## Written instruction A:
Show every line in the rows below that contains the string "Klar", treating uppercase and lowercase letters as different.

## Source extract:
━━━━
12 ESSENTIAL STAGES TO START A ZERO DEFECTS LOAN QUALITY PROGRAM


The term “doing it right the first time” carries significant weight with Mortgage Originators concerned about the cost of Loan Quality. There are two categories to determine the Cost of Loan Quality, the costs associated with producing a poor-quality loan, and the post-production costs of a poor quality loan. Knowing the difference between the two and applying methods to measure for each category is the key to reducing the cost of quality and achieving higher profits.

The Cost of Producing Poor Quality

Costs of producing poor quality are called failure costs. Research conducted on the cost of quality estimates that failures cost companies in any industry an average of 25 to 40 percent of their annual revenue. Companies regulated by agencies such as the Bureau of Consumer Financial Protection (BCFP) average failure costs between $2.2 million to $39.2 million (The True Cost of Compliance with Data Protection Regulations, 2017) in total. Failure Costs are related to two types of failures: internal and external. This article will focus on the cost of quality concerns for mortgage loan originators and how to utilize the cost of quality measurements to establish a Zero Defects loan quality program.
━━━━
## Given data:
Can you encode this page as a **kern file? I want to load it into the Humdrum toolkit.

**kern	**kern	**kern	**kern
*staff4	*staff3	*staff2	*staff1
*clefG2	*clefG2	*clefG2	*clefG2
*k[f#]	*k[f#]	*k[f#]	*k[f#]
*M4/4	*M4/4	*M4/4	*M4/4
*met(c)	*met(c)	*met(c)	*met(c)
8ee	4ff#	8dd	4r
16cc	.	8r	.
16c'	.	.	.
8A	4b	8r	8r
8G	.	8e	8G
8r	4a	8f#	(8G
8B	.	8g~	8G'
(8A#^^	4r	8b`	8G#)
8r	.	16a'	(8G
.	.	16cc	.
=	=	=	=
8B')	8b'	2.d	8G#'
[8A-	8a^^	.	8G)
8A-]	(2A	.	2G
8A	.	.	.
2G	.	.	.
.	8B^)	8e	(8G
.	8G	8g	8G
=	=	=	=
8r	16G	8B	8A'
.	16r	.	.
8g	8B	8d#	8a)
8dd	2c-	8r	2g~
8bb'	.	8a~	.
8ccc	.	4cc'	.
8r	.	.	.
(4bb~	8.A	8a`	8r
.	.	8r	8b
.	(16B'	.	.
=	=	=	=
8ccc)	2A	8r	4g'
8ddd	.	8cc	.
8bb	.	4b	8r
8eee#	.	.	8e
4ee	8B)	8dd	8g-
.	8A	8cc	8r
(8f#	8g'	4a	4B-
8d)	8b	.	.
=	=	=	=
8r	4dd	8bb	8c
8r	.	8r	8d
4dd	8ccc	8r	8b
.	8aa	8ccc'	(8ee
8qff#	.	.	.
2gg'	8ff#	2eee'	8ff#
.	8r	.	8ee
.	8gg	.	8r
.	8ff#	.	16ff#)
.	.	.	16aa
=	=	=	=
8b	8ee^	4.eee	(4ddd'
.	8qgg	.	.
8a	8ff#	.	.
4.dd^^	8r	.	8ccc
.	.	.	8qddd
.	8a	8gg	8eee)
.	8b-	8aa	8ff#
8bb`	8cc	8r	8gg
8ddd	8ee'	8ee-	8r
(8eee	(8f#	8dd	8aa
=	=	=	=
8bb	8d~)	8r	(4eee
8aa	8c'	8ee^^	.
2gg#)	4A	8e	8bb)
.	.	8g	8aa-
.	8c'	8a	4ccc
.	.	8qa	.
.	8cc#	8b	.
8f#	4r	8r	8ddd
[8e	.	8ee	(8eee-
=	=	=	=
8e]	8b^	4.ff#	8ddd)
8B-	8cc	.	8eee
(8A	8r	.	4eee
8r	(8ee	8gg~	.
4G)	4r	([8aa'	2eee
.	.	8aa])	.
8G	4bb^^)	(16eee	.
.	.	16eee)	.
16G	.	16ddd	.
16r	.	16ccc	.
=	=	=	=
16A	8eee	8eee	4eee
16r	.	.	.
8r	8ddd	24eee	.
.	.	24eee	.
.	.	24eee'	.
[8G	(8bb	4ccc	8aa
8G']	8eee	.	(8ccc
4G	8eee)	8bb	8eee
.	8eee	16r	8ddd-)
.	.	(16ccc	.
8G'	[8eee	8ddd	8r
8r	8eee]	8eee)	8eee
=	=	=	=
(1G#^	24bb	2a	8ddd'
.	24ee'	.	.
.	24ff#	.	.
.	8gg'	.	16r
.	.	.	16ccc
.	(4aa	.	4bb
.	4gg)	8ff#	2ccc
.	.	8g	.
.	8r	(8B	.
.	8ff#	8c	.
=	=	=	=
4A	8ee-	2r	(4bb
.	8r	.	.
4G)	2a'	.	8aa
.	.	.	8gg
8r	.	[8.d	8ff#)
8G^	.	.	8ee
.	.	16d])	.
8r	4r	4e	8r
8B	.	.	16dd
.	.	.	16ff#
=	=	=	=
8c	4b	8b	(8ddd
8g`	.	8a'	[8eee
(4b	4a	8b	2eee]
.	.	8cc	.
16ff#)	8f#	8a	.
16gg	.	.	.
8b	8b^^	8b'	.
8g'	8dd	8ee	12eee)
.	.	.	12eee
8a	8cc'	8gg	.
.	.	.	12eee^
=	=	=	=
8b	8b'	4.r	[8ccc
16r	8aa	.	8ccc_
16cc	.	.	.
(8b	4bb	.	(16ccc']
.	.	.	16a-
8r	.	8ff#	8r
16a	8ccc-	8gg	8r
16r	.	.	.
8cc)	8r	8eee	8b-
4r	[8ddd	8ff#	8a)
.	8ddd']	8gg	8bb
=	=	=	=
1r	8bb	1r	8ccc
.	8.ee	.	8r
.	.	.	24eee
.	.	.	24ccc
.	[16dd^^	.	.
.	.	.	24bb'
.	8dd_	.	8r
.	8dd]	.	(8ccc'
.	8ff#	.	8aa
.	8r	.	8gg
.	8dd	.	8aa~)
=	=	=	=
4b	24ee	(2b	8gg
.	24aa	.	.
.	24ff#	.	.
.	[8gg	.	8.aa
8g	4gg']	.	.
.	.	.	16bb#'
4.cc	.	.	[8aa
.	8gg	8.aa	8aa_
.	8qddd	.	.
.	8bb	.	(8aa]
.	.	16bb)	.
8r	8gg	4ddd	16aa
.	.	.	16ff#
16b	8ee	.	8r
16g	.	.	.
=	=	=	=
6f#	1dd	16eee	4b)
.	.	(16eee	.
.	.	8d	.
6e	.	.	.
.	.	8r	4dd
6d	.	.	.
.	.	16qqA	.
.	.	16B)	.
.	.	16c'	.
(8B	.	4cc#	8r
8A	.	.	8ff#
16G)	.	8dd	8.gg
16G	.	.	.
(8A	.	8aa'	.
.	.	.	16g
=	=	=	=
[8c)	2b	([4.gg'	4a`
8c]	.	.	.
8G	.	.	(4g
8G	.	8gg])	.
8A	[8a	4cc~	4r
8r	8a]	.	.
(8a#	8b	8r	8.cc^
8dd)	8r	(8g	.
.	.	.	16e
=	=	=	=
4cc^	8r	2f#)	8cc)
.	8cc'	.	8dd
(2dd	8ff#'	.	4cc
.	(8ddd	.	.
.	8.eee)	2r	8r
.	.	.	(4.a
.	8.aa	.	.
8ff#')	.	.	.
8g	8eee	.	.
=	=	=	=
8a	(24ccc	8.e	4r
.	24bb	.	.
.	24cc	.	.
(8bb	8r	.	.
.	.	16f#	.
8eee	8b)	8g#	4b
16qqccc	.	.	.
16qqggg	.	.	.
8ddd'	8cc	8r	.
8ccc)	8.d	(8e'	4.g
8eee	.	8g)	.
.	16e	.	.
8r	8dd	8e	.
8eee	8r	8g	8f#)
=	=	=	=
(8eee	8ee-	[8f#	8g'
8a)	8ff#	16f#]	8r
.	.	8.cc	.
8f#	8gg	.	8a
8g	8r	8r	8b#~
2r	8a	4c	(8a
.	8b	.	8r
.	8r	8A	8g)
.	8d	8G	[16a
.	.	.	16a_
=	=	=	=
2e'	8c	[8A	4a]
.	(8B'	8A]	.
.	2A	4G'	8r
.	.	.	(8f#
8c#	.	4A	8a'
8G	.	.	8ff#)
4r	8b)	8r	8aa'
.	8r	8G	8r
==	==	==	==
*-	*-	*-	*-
━━━━
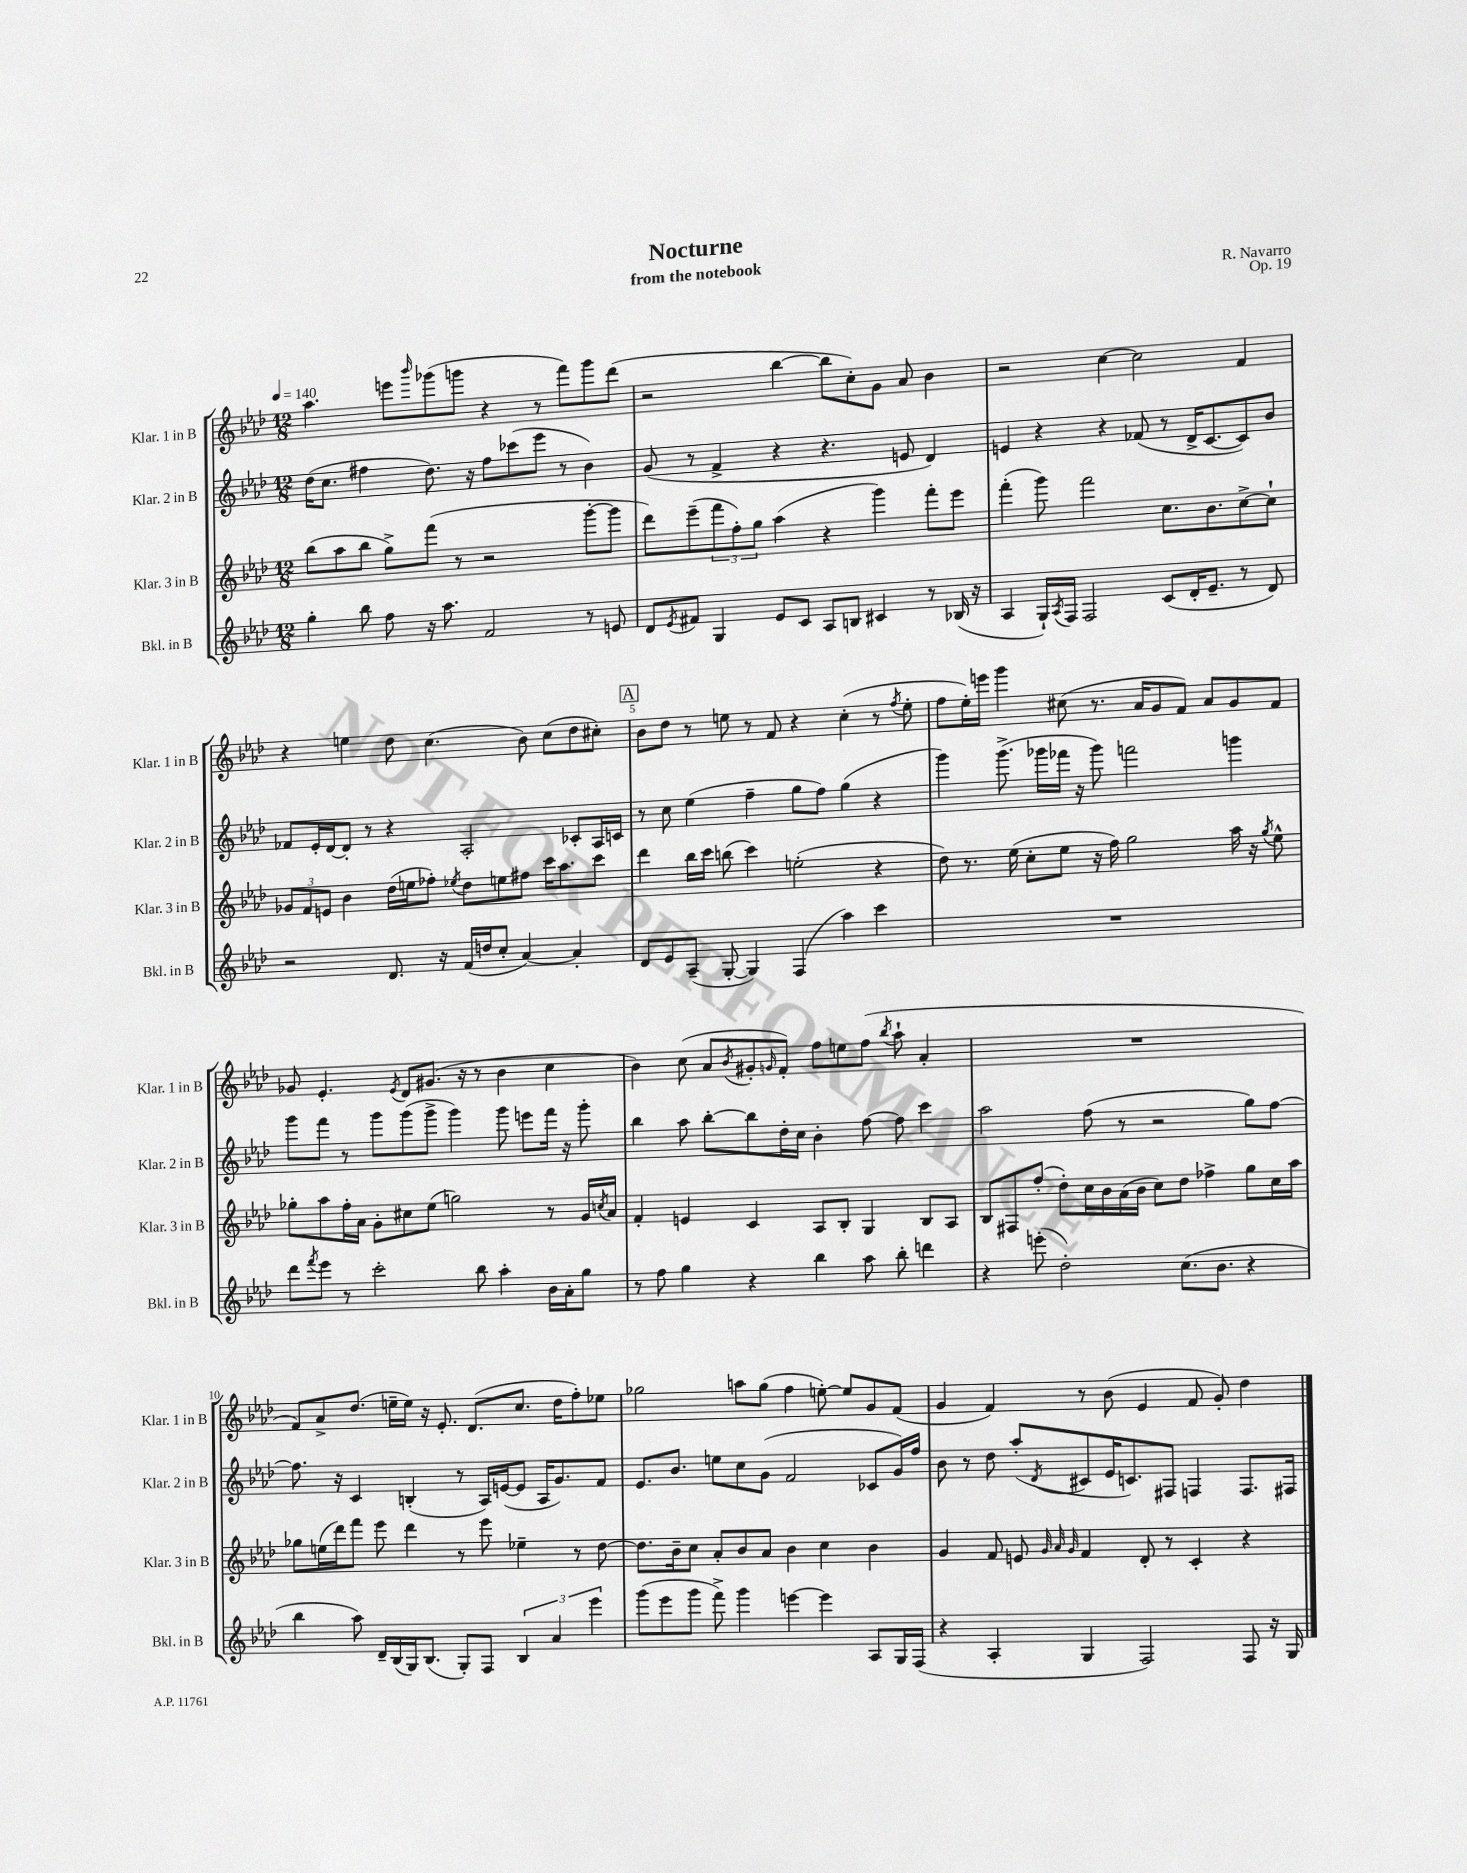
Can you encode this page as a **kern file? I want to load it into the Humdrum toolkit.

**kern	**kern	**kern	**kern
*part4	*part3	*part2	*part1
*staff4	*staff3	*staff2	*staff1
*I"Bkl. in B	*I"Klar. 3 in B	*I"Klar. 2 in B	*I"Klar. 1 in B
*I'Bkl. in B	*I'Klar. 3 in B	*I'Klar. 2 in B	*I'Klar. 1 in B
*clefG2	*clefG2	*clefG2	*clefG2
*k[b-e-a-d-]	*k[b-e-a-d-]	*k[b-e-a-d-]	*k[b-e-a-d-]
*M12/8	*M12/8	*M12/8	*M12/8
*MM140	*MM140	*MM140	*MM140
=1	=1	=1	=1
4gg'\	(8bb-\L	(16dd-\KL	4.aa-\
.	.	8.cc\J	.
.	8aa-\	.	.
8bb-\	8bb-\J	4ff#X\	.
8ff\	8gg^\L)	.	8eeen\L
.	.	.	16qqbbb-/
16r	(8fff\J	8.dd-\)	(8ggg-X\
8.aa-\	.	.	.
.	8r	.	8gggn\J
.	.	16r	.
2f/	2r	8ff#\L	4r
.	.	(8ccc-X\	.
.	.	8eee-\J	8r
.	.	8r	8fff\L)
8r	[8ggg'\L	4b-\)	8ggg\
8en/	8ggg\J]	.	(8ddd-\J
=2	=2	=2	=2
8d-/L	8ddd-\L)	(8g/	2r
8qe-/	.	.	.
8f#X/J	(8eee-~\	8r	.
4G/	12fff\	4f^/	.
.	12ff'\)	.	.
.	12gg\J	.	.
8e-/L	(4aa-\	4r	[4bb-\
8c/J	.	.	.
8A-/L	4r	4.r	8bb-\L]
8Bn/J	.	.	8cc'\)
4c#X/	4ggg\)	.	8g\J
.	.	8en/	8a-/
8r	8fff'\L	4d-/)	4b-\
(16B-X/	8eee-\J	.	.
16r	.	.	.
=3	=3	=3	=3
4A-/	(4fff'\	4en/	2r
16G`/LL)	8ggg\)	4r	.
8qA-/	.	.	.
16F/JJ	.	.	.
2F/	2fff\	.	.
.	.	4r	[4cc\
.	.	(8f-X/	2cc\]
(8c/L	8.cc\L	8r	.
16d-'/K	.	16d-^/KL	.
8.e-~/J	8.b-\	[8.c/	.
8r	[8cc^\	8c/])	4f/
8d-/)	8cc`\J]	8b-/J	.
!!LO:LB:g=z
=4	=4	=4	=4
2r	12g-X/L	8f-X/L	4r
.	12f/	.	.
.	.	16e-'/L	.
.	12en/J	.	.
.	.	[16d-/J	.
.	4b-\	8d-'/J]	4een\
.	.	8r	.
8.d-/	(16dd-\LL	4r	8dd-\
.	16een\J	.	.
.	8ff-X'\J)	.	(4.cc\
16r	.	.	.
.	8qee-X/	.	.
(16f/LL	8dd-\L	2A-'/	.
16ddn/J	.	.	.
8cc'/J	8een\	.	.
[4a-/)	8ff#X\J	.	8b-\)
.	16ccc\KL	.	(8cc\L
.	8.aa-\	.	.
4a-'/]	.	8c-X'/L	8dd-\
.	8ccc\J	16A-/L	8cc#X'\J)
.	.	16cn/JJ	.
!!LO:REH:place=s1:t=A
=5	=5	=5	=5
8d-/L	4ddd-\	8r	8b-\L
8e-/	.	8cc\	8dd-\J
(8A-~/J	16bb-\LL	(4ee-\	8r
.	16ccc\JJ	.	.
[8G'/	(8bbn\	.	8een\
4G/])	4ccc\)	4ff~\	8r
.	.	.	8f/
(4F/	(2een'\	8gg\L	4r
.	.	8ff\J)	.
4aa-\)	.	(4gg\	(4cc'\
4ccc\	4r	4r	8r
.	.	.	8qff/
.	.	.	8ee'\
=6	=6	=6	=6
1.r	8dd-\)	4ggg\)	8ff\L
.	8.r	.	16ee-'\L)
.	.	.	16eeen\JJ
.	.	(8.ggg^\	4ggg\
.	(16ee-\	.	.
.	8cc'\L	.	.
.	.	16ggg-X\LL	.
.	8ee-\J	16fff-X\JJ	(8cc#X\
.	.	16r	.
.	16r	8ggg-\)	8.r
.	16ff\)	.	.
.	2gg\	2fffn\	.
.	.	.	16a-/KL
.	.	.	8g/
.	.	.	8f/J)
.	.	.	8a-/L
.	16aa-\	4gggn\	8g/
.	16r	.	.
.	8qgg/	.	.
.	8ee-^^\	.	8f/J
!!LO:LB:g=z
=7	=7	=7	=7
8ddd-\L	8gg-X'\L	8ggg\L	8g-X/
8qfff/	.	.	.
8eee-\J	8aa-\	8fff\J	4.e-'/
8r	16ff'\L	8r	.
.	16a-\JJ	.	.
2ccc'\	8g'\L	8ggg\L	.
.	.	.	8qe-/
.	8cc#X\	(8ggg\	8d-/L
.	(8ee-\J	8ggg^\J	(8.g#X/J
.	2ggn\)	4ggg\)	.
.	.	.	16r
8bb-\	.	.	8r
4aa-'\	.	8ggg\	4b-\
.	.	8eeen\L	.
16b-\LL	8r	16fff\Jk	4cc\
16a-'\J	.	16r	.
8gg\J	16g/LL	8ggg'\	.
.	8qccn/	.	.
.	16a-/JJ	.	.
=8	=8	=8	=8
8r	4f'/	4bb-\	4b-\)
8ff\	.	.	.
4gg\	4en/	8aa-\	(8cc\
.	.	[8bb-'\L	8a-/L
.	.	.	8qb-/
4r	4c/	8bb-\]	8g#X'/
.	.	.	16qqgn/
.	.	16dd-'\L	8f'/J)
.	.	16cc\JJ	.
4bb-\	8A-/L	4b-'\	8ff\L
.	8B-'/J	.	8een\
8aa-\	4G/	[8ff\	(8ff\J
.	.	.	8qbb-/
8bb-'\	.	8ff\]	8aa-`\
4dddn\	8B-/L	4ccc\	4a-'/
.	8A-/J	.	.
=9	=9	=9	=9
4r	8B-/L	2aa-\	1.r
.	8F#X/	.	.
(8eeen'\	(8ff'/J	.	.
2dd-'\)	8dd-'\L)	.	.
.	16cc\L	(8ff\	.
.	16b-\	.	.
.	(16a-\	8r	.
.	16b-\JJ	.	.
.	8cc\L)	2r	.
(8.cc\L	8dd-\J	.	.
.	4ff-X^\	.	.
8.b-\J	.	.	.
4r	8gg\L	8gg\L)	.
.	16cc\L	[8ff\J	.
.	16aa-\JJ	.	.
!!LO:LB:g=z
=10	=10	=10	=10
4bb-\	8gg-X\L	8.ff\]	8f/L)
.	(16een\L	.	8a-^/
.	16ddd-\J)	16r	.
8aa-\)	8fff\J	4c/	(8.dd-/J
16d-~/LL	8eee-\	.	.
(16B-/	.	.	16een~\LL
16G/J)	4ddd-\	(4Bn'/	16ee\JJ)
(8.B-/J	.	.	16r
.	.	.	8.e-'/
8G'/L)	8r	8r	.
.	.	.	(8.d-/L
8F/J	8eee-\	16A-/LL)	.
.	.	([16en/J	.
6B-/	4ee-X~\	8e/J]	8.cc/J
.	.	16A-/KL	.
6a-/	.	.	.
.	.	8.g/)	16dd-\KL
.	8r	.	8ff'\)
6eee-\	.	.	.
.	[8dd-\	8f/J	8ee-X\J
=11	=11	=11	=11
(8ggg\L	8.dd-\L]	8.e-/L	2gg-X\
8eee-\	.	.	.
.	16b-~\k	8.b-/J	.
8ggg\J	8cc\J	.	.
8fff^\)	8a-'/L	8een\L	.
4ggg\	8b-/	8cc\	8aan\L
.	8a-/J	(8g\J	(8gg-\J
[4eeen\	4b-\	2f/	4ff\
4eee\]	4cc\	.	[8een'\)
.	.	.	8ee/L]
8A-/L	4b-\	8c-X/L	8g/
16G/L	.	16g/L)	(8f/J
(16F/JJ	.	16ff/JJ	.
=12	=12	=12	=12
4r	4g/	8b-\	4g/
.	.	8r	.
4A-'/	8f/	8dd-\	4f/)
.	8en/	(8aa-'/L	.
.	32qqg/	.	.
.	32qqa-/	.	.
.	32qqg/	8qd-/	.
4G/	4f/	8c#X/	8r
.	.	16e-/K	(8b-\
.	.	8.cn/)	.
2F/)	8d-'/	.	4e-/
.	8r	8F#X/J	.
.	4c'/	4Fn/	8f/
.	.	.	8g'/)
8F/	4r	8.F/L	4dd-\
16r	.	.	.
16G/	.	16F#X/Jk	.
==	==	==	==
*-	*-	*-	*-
━━━━
## Written instruction B:
Quote the loan quality article word for word, starting with "The Cost of Producing" and going on through "loan quality program.".

## Expected output A:
*I"Bkl. in B	*I"Klar. 3 in B	*I"Klar. 2 in B	*I"Klar. 1 in B
*I'Bkl. in B	*I'Klar. 3 in B	*I'Klar. 2 in B	*I'Klar. 1 in B

## Expected output B:
The Cost of Producing Poor Quality

Costs of producing poor quality are called failure costs. Research conducted on the cost of quality estimates that failures cost companies in any industry an average of 25 to 40 percent of their annual revenue. Companies regulated by agencies such as the Bureau of Consumer Financial Protection (BCFP) average failure costs between $2.2 million to $39.2 million (The True Cost of Compliance with Data Protection Regulations, 2017) in total. Failure Costs are related to two types of failures: internal and external. This article will focus on the cost of quality concerns for mortgage loan originators and how to utilize the cost of quality measurements to establish a Zero Defects loan quality program.